§ **Directions**
Below are some entries. Repeat exactly the lines from the one with "M526,1081L534,1100L516,1106L509,1088Z" through the one with "M385,905L413,895L403,864", and only those.

Saved data entries
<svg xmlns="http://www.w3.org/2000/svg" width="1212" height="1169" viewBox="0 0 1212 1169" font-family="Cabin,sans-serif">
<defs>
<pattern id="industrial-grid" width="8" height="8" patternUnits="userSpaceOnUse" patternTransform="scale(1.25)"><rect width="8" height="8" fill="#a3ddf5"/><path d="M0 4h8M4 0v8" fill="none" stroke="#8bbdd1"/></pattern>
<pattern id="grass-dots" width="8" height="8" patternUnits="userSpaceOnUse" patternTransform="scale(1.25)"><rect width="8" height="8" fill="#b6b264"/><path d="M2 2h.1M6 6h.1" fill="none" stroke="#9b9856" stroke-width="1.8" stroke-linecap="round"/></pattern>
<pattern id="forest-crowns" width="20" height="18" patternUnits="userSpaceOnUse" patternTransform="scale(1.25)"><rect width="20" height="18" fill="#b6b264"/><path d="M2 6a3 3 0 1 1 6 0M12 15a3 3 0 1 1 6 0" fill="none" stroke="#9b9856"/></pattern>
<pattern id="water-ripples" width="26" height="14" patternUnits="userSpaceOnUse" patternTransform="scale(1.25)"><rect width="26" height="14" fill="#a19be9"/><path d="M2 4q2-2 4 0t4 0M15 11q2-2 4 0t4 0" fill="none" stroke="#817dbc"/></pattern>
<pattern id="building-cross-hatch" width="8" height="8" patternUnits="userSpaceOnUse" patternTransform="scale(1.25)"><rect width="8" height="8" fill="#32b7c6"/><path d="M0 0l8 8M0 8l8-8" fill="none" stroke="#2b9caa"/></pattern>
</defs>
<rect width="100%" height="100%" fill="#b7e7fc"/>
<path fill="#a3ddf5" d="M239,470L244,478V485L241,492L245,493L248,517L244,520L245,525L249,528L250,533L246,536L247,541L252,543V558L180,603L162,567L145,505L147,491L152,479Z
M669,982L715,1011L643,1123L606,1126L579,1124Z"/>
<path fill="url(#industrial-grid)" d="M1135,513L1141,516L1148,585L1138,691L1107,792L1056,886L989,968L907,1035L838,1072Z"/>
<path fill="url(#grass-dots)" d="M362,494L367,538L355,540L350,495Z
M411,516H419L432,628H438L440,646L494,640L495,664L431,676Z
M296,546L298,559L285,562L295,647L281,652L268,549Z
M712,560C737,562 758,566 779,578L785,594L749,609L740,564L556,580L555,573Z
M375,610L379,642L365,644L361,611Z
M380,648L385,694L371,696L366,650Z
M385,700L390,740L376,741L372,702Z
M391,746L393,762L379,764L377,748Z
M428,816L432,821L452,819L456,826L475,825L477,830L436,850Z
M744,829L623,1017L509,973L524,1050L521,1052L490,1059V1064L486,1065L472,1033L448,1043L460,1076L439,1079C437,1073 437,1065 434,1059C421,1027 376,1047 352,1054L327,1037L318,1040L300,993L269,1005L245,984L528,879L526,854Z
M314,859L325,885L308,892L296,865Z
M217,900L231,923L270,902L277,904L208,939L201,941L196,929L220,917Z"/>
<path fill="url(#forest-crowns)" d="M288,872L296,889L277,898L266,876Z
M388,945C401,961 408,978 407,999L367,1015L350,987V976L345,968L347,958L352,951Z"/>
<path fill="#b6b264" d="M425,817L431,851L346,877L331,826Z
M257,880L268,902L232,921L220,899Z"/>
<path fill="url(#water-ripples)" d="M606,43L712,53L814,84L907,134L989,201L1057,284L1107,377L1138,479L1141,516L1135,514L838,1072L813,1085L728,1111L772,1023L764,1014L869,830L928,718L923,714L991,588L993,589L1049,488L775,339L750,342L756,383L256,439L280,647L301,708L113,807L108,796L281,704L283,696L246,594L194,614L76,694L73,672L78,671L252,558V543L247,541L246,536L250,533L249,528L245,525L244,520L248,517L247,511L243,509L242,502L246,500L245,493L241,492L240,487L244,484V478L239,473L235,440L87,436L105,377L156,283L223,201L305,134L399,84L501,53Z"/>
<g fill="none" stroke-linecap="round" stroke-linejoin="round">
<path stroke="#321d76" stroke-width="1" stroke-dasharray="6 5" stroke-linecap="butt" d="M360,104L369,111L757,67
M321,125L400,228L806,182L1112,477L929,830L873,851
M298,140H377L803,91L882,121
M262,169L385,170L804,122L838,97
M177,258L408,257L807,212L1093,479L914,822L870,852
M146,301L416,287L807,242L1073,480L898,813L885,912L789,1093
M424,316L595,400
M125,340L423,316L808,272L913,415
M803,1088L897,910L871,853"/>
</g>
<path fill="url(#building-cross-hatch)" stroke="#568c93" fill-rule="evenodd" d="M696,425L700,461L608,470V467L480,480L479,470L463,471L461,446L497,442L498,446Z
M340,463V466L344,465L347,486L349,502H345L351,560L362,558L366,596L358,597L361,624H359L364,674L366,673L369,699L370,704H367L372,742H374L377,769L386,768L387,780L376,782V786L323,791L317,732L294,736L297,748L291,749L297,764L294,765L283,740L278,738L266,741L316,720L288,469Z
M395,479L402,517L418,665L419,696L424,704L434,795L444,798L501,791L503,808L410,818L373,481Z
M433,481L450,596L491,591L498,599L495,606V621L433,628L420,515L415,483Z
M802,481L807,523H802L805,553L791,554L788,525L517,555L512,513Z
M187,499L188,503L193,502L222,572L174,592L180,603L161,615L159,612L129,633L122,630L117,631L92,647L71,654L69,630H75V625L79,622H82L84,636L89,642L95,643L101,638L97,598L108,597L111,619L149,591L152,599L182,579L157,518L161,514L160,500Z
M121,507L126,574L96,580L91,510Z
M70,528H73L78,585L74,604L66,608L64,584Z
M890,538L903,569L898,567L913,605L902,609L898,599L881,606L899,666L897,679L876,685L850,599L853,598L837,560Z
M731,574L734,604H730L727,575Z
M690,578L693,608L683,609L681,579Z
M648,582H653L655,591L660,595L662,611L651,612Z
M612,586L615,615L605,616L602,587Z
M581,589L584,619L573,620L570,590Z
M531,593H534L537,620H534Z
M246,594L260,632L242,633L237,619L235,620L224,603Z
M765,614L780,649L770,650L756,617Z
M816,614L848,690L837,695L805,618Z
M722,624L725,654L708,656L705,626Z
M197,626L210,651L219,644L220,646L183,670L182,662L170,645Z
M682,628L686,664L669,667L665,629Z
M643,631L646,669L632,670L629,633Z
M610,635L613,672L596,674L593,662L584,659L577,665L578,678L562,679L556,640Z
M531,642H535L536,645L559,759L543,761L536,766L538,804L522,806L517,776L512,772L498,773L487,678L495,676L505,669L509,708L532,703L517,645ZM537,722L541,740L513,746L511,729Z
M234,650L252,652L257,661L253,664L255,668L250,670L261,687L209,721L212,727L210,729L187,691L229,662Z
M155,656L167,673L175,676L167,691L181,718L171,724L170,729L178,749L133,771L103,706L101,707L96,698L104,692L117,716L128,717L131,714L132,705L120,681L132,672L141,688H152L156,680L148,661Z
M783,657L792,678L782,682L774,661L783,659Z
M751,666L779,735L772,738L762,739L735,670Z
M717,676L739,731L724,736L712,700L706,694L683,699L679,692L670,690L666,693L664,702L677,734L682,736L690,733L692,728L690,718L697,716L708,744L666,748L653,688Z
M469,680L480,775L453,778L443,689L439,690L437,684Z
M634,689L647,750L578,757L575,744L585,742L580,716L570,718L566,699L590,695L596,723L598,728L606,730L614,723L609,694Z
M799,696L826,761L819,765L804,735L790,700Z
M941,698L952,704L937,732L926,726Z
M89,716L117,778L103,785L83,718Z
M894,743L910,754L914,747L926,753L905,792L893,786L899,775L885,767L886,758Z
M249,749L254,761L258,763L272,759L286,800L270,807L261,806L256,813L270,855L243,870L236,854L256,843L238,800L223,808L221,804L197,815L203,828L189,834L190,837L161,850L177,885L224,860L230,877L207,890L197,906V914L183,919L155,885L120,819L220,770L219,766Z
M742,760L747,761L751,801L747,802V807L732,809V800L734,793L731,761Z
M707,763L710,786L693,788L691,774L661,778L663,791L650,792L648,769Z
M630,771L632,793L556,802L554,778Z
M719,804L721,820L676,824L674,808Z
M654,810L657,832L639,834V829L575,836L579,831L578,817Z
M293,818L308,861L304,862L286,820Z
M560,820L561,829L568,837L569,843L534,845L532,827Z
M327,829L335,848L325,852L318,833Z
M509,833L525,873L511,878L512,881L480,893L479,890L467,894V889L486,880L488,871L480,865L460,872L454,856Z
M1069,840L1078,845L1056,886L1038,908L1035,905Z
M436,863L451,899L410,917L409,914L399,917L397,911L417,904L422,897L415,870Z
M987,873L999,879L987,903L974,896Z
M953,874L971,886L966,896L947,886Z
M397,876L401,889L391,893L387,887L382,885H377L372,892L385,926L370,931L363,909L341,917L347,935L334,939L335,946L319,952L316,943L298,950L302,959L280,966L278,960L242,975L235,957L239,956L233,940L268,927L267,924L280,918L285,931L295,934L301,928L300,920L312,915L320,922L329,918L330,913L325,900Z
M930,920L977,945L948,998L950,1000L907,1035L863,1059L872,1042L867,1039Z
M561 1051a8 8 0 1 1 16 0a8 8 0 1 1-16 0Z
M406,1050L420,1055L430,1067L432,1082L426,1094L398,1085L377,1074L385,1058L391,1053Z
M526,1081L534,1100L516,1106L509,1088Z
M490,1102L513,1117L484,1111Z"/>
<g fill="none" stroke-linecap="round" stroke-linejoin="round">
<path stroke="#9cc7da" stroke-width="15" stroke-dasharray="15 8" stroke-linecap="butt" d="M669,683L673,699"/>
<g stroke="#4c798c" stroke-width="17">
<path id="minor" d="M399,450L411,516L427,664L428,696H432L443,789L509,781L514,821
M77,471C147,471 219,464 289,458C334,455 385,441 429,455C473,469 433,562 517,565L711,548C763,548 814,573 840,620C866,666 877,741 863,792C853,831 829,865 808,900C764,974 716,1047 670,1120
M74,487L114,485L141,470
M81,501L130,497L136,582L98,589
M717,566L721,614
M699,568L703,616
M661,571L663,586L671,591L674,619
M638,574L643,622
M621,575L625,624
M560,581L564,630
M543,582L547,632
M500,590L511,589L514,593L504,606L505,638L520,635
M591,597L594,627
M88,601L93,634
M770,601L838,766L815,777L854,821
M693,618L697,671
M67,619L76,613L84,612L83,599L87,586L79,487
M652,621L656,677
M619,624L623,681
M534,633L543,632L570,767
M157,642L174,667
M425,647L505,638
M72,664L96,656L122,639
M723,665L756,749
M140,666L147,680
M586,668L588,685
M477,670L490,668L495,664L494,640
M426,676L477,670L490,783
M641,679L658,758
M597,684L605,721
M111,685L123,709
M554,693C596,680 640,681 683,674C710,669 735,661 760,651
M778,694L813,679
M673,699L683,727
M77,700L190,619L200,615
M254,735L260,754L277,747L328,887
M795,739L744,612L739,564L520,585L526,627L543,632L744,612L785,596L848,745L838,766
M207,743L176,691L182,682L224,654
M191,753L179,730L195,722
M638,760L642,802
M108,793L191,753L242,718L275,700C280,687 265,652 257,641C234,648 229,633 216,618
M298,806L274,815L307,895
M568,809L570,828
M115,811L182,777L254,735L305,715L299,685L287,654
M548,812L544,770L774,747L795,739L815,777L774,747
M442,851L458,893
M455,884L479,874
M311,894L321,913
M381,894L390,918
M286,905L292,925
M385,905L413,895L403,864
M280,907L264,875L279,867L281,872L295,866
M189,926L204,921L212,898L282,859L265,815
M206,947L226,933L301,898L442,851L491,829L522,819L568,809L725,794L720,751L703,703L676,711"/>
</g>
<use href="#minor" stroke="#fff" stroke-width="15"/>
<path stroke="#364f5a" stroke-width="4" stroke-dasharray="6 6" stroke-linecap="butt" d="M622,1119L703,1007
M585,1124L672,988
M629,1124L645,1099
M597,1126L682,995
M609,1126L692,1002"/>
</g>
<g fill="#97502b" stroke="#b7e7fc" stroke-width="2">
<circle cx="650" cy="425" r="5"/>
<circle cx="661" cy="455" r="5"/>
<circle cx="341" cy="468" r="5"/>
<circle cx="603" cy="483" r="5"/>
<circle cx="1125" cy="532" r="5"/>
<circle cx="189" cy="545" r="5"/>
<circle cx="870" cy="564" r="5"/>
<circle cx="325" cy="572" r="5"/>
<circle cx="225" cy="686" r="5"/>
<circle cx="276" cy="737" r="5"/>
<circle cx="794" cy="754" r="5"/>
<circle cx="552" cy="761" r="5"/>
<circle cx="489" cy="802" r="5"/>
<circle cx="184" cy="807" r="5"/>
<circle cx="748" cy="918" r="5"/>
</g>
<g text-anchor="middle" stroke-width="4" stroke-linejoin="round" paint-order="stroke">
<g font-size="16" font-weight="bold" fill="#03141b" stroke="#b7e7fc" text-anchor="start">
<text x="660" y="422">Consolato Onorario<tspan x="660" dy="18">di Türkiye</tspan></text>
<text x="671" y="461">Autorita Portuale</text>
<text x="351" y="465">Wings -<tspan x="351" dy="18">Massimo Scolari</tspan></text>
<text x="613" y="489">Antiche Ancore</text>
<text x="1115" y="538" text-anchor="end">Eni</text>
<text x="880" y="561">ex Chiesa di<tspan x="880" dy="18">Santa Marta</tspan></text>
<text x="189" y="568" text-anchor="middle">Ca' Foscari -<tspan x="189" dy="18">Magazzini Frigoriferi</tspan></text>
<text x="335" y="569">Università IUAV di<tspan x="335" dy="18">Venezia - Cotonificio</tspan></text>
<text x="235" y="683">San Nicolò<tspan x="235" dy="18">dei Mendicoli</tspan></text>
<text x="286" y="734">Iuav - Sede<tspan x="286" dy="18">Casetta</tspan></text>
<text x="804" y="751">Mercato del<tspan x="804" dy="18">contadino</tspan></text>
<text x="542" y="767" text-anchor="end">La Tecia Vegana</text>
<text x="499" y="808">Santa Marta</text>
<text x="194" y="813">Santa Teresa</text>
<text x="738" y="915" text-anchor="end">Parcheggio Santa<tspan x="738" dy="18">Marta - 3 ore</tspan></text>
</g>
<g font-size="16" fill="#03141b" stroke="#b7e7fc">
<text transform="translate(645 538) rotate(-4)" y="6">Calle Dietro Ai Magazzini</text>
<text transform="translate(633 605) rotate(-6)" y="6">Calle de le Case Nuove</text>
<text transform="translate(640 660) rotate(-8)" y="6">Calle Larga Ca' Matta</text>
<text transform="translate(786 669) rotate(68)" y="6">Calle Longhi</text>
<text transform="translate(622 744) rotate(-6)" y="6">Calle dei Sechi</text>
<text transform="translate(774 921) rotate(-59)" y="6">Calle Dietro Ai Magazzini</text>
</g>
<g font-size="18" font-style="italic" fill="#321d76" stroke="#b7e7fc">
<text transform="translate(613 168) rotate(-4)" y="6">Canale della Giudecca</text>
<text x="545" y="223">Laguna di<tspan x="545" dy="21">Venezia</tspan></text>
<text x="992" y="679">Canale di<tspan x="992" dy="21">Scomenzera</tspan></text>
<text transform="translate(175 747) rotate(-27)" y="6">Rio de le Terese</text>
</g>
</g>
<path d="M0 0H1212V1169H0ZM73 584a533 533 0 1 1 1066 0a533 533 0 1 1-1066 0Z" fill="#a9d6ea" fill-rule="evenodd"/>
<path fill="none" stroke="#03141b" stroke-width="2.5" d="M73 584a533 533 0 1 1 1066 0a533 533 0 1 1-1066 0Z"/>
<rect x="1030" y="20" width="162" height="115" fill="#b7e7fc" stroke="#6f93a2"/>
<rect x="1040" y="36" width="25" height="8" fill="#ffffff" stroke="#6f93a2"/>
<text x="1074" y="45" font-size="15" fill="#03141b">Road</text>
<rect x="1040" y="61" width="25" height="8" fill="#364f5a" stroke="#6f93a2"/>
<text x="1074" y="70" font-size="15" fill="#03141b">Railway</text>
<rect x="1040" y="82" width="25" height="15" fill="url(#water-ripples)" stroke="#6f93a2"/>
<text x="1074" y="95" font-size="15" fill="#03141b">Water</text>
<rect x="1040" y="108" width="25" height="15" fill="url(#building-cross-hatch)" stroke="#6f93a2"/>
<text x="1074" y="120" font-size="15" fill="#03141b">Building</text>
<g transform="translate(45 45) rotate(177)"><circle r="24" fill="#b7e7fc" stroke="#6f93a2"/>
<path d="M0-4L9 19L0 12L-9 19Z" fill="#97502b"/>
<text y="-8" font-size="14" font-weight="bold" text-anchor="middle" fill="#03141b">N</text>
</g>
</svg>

§ **Answer to this task**
M526,1081L534,1100L516,1106L509,1088Z
M490,1102L513,1117L484,1111Z"/>
<g fill="none" stroke-linecap="round" stroke-linejoin="round">
<path stroke="#9cc7da" stroke-width="15" stroke-dasharray="15 8" stroke-linecap="butt" d="M669,683L673,699"/>
<g stroke="#4c798c" stroke-width="17">
<path id="minor" d="M399,450L411,516L427,664L428,696H432L443,789L509,781L514,821
M77,471C147,471 219,464 289,458C334,455 385,441 429,455C473,469 433,562 517,565L711,548C763,548 814,573 840,620C866,666 877,741 863,792C853,831 829,865 808,900C764,974 716,1047 670,1120
M74,487L114,485L141,470
M81,501L130,497L136,582L98,589
M717,566L721,614
M699,568L703,616
M661,571L663,586L671,591L674,619
M638,574L643,622
M621,575L625,624
M560,581L564,630
M543,582L547,632
M500,590L511,589L514,593L504,606L505,638L520,635
M591,597L594,627
M88,601L93,634
M770,601L838,766L815,777L854,821
M693,618L697,671
M67,619L76,613L84,612L83,599L87,586L79,487
M652,621L656,677
M619,624L623,681
M534,633L543,632L570,767
M157,642L174,667
M425,647L505,638
M72,664L96,656L122,639
M723,665L756,749
M140,666L147,680
M586,668L588,685
M477,670L490,668L495,664L494,640
M426,676L477,670L490,783
M641,679L658,758
M597,684L605,721
M111,685L123,709
M554,693C596,680 640,681 683,674C710,669 735,661 760,651
M778,694L813,679
M673,699L683,727
M77,700L190,619L200,615
M254,735L260,754L277,747L328,887
M795,739L744,612L739,564L520,585L526,627L543,632L744,612L785,596L848,745L838,766
M207,743L176,691L182,682L224,654
M191,753L179,730L195,722
M638,760L642,802
M108,793L191,753L242,718L275,700C280,687 265,652 257,641C234,648 229,633 216,618
M298,806L274,815L307,895
M568,809L570,828
M115,811L182,777L254,735L305,715L299,685L287,654
M548,812L544,770L774,747L795,739L815,777L774,747
M442,851L458,893
M455,884L479,874
M311,894L321,913
M381,894L390,918
M286,905L292,925
M385,905L413,895L403,864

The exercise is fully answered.